EXERCISE: Print the stretch of items from the line containing "nder Akismet til at reducere spam." through the line containing "Нептуновский пляж", including both of those lines, unchanged. Leave the pictures out.

INPUT RECORDS:
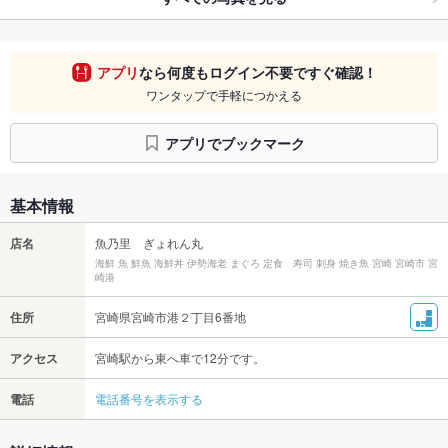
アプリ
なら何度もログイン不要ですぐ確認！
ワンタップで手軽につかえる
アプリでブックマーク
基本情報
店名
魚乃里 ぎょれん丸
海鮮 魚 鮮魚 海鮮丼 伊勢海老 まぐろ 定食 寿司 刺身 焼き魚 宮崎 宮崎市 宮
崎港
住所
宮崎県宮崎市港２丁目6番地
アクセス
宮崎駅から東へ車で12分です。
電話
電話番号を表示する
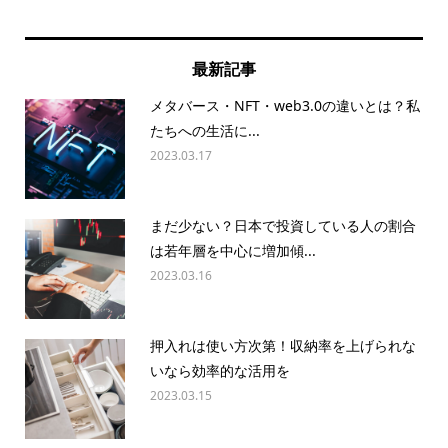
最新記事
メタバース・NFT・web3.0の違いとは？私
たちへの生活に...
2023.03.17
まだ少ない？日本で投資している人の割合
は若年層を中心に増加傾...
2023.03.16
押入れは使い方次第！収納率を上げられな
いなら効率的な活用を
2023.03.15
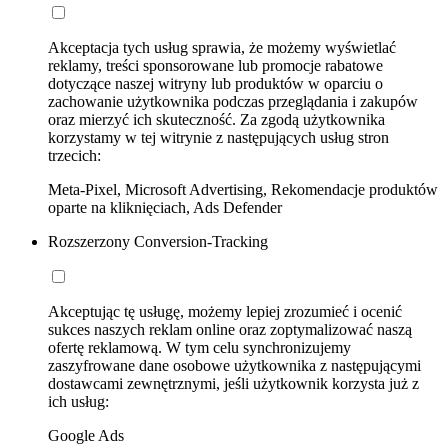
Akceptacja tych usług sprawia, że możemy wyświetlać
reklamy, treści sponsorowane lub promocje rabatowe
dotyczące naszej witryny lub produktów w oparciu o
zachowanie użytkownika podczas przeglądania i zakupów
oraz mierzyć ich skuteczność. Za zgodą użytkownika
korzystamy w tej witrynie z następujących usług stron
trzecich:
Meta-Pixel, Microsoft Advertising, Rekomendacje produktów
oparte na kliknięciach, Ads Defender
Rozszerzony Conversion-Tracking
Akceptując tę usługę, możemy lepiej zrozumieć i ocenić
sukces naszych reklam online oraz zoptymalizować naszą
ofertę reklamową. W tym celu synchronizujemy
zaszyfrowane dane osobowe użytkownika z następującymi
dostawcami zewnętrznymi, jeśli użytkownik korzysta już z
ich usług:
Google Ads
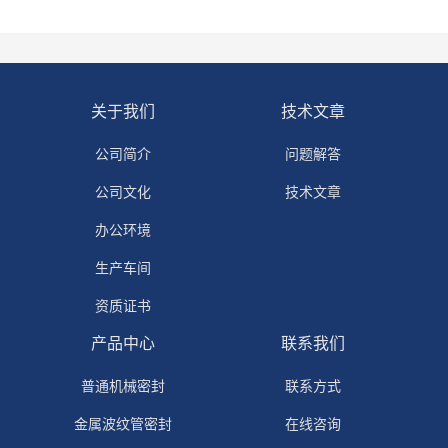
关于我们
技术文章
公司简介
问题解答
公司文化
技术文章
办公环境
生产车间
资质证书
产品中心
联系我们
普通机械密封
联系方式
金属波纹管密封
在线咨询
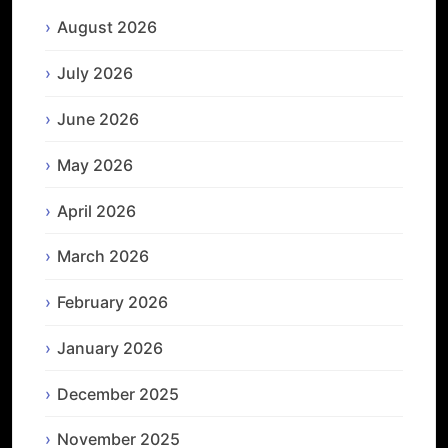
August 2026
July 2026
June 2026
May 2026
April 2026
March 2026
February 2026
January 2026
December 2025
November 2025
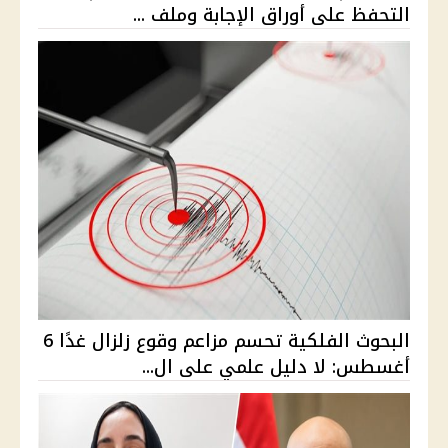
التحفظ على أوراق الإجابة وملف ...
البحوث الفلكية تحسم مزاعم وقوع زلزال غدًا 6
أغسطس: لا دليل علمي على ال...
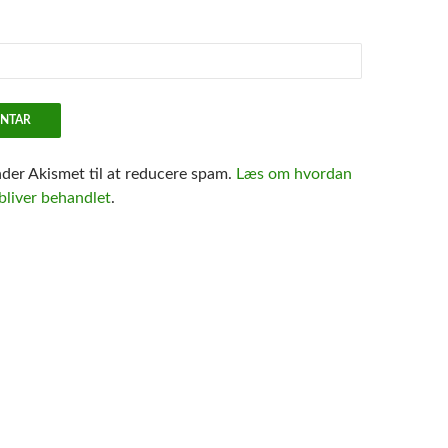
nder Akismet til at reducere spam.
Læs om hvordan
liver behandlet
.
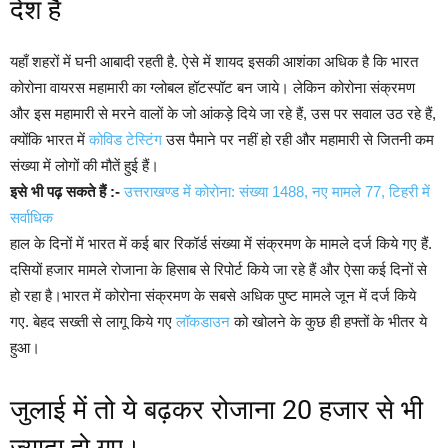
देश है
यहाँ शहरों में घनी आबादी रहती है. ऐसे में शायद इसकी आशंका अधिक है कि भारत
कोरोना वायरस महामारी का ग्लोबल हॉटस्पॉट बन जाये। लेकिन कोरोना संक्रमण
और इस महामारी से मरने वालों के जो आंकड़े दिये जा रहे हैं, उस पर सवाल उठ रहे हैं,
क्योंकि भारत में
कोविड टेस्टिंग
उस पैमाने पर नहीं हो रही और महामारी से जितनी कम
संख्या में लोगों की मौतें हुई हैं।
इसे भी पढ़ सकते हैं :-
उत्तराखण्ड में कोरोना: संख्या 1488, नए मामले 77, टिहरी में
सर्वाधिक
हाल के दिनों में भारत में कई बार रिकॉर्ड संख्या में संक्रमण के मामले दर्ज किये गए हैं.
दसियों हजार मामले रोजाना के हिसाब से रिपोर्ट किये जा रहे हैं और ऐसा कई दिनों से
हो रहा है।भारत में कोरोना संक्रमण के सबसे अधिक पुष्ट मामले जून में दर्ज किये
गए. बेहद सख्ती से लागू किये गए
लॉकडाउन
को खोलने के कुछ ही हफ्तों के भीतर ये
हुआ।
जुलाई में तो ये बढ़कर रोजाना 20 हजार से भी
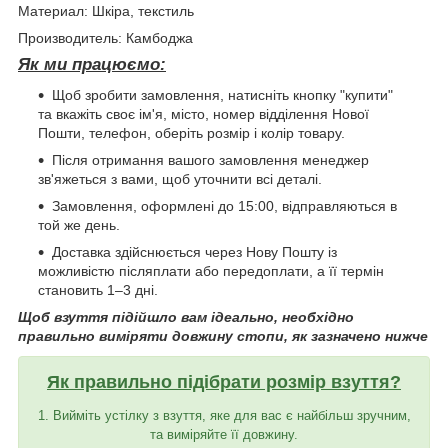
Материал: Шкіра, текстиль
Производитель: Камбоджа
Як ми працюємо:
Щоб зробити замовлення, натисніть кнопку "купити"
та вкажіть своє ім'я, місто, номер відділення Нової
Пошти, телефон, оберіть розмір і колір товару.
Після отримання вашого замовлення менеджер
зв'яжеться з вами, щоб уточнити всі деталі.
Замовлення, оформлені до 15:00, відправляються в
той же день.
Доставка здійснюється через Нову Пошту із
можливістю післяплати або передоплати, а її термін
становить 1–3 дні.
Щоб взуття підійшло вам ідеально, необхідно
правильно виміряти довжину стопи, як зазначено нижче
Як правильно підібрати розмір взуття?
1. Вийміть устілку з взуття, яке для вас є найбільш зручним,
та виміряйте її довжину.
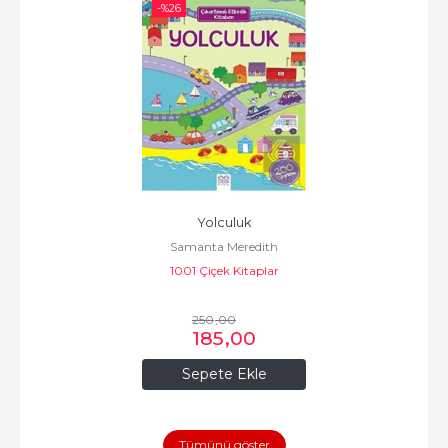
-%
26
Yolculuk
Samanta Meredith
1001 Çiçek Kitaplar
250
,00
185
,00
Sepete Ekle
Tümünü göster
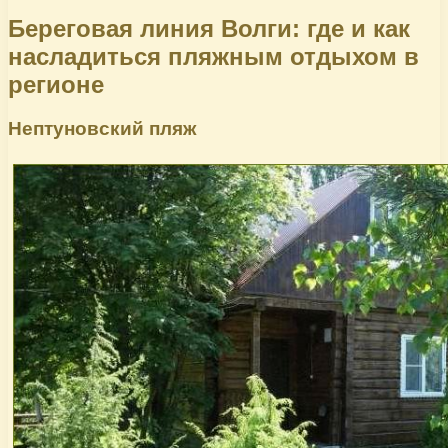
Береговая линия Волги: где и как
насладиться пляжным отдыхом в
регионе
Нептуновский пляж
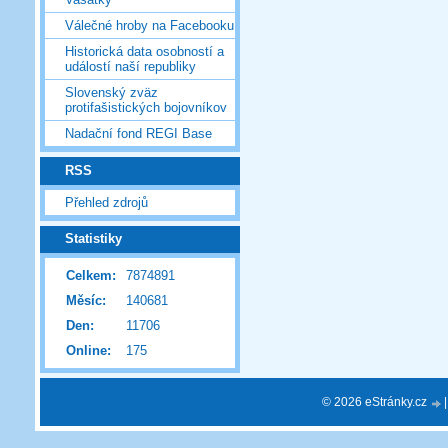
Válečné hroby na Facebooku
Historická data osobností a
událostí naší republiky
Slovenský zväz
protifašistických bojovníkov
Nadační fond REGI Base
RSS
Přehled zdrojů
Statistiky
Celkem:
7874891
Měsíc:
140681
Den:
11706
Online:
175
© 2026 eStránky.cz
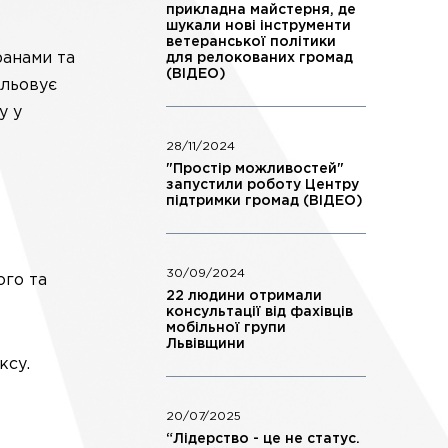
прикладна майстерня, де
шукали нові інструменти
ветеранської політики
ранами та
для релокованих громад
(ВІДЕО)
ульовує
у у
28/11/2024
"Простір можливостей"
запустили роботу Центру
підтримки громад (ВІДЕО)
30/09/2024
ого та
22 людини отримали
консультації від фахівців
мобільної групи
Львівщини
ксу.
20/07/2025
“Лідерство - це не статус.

...

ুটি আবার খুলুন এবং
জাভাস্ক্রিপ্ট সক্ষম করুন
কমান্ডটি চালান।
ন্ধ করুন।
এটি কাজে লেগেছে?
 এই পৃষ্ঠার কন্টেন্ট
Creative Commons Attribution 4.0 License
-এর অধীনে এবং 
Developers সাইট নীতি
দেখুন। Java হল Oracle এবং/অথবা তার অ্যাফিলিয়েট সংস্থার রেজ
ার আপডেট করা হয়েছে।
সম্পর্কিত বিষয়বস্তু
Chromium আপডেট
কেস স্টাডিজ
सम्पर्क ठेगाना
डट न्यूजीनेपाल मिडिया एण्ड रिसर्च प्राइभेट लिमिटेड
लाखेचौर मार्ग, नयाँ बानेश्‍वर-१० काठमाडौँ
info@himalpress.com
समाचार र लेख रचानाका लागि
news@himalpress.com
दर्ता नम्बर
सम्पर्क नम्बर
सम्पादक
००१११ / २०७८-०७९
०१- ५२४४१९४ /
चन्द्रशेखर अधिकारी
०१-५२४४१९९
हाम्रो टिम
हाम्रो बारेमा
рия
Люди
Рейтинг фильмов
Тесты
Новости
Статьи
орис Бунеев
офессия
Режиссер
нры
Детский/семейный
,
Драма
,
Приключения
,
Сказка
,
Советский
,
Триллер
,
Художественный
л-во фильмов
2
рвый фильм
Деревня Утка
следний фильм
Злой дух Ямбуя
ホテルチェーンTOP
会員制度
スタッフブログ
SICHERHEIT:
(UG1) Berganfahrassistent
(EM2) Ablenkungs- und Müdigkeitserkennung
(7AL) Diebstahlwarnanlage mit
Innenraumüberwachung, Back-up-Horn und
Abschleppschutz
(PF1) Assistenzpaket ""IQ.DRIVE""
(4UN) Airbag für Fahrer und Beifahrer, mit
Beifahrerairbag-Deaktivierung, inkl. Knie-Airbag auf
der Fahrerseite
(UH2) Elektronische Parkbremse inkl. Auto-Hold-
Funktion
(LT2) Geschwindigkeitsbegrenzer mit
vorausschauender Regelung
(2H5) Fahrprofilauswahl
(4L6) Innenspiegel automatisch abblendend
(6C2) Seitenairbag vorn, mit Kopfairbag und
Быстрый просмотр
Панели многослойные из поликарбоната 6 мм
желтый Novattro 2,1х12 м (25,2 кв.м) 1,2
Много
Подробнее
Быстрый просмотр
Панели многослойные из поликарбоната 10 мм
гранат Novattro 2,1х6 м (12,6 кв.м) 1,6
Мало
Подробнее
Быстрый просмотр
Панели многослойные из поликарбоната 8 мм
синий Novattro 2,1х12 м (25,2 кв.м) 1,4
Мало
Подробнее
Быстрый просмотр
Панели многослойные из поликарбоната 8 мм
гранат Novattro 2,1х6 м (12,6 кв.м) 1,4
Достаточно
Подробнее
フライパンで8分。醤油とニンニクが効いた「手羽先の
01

FINAL ANSWER:
nder Akismet til at reducere spam.
Læs om hvordan
liver behandlet
.
देश है
यहाँ शहरों में घनी आबादी रहती है. ऐसे में शायद इसकी आशंका अधिक है कि भारत
कोरोना वायरस महामारी का ग्लोबल हॉटस्पॉट बन जाये। लेकिन कोरोना संक्रमण
और इस महामारी से मरने वालों के जो आंकड़े दिये जा रहे हैं, उस पर सवाल उठ रहे हैं,
क्योंकि भारत में
कोविड टेस्टिंग
उस पैमाने पर नहीं हो रही और महामारी से जितनी कम
संख्या में लोगों की मौतें हुई हैं।
इसे भी पढ़ सकते हैं :-
उत्तराखण्ड में कोरोना: संख्या 1488, नए मामले 77, टिहरी में
सर्वाधिक
हाल के दिनों में भारत में कई बार रिकॉर्ड संख्या में संक्रमण के मामले दर्ज किये गए हैं.
दसियों हजार मामले रोजाना के हिसाब से रिपोर्ट किये जा रहे हैं और ऐसा कई दिनों से
हो रहा है।भारत में कोरोना संक्रमण के सबसे अधिक पुष्ट मामले जून में दर्ज किये
गए. बेहद सख्ती से लागू किये गए
लॉकडाउन
को खोलने के कुछ ही हफ्तों के भीतर ये
हुआ।
जुलाई में तो ये बढ़कर रोजाना 20 हजार से भी
Материал: Шкіра, текстиль
Производитель: Камбоджа
Як ми працюємо:
Щоб зробити замовлення, натисніть кнопку "купити"
та вкажіть своє ім'я, місто, номер відділення Нової
Пошти, телефон, оберіть розмір і колір товару.
Після отримання вашого замовлення менеджер
зв'яжеться з вами, щоб уточнити всі деталі.
Замовлення, оформлені до 15:00, відправляються в
той же день.
Доставка здійснюється через Нову Пошту із
можливістю післяплати або передоплати, а її термін
становить 1–3 дні.
Щоб взуття підійшло вам ідеально, необхідно
правильно виміряти довжину стопи, як зазначено нижче
Як правильно підібрати розмір взуття?
1. Вийміть устілку з взуття, яке для вас є найбільш зручним,
та виміряйте її довжину.
-%
26
Yolculuk
Samanta Meredith
1001 Çiçek Kitaplar
250
,00
185
,00
Sepete Ekle
Tümünü göster
Береговая линия Волги: где и как
насладиться пляжным отдыхом в
регионе
Нептуновский пляж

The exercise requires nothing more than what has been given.